[[ INPUT MATERIAL open ]]

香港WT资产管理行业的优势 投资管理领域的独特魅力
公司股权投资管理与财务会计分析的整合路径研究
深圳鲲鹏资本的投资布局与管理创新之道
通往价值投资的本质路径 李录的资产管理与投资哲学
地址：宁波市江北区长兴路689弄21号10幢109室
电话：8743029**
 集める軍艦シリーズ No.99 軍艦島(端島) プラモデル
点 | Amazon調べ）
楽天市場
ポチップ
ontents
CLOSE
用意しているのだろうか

[[ INPUT MATERIAL closed ]]
[[ INPUT MATERIAL open ]]

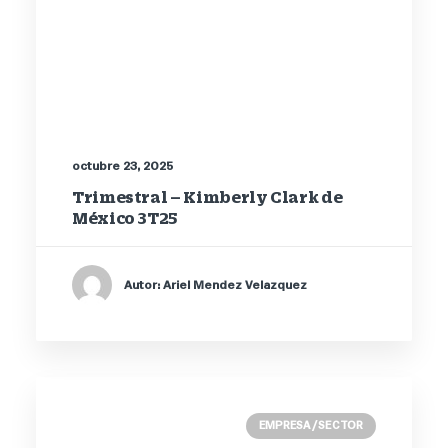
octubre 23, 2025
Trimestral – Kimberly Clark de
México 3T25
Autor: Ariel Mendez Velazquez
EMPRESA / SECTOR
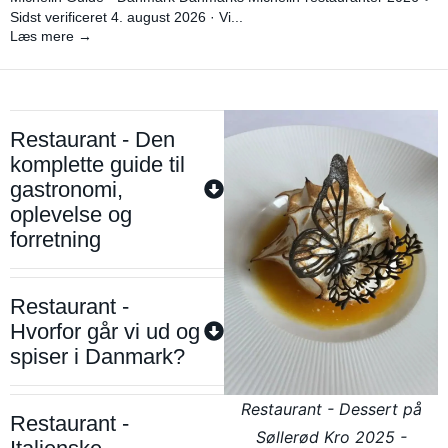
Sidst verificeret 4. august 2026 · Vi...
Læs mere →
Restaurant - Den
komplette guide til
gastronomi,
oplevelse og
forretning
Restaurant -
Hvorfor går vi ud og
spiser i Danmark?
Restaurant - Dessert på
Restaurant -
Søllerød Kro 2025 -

[[ INPUT MATERIAL closed ]]

• _WHAT IS REQUIRED_
Where a line contains the word "Restaurant", copy that line from the listing above.

• _EXPECTED ANSWER_
Restaurant - Den
Restaurant -
Restaurant - Dessert på
Restaurant -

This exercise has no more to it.